# Turtle Beach: Left Speaker Cutting Out



## Crozarius (Nov 17, 2011)

Right now I'm having problems with my headset. Sometimes the speaker on the left side cuts out and the only way to make it come back is to tilt my head to the right slightly, which is uncomfortable. Sometimes the issue vanishes for a while after I fiddle with the cord or unplug the headset and put it back in. I've tried both the front and back audio jack, reinstalled my Realtek drivers, prayed to the Nine Divines, everything.

===Computer And Hardware Stats===

Turtle Beach Earforce Z2 Headset

Intel Core i5-2500 CPU @ 3.30GHz 3.60GHz

8.00 GB RAM

Windows 7 Enterprise 64 bit

Service Pack 1

NVIDIA GeForce 560 Ti

Gigabyte Z68A-D3-B3 Motherboard

======
I plugged my headset into another computer after the left speaker played up again, lo and behold, the left speaker now plays up on ALL the computers. I checked on all the computers that we own and the problem is on every single one of them. 

That means that it's the headset.

Problem is, I only just got this headset 2 weeks ago because my old Turtle Beach did EXACTLY THE SAME THING.

This thing cost me 90 dollars, why can't Turtle Beach get their **** together? The first one I owned worked fine for 3 years, then went dead at the same time that two things happened.
*
1) We moved house.
*
I have no clue how this would affect my headset in any way, shape or form. But I think that there MUST be something about this place that is chewing through my headsets. I had my TurtleBeach X11 for 3 years and it bites the dust after 3 weeks here; then my new $90 Z2 dies in around the same time.


*2) New computer*

We've already established that it isn't just my new computer, it turns out that EVERY computer has the same problem. On a side note, it may be that there is an electrical fault in the audio jacks and it's somehow screwed with the headsets permanently.
Okay then. I have conducted a series of tests and drawn a helpful diagram with MS Paint.












So basically, whenever the sound box thing swung to the left, the speaker was fine, then whenever it swing to the right, it cut out. Odd. Upon further investigation, the wire before the voice box on the audio jack side HAD to be taut, else it would not work.


----------



## Crozarius (Nov 17, 2011)

Right, so I can't find the Edit button so I'll post a new post.

My sound card is apparently a Realtek one that came with my Motherboard. After plugging the headset into the rear audio jacks, disabling ALL the settings in Realtek, then applying them, then reactivating them all and applying them, the headset is working fine. I'm not sure what exactly this is triggering but all I know is that the stuttering in the left ear will come back eventually. Getting this to happen involves a lot of guesswork and I'm relieved that I can go listen to some music for the time being.

The issue is not solved yet as this is only a temp fix so I would still appreciate help.


----------



## WereBo (Apr 5, 2008)

Hi Crozarius and welcome to TSF :wave:

As the headphones are new and you've proved it's a fault with the headphones, you've 2 choices.

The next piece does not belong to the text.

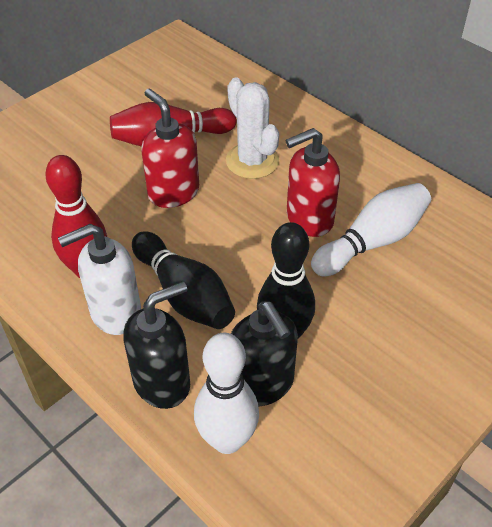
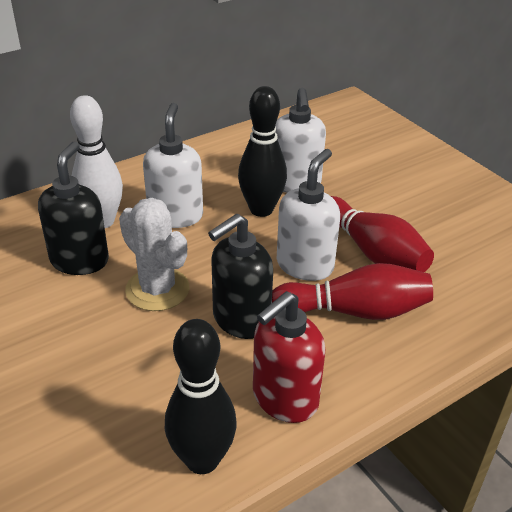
red soap dispenser: 2 -> 1
white bowling pin: 2 -> 1
white soap dispenser: 1 -> 3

1}- Return the headphones for replacement/refund, or....

2}- Attempt to repair them yourself, if you feel confident enough to attempt it. It would seem that there's either a faulty bit of wire or a connection in the 'volume-control' box.

You'll need to open the box to examine the solder-joints and/or see if anything appears loose - Whilst it's open, see whether it has a 3 or 4 strand cable, it might have a 'common-ground/earth' wire for both channels or a wire for each channel, along with the signal-wire for each channel.

Depending on the actual plug, you might be able to open it by just unscrewing it or you might need to replace it with a new one, if it's moulded together.

Then it's just a matter of unsoldering the faulty cable and soldering the new bit, wire by wire.


----------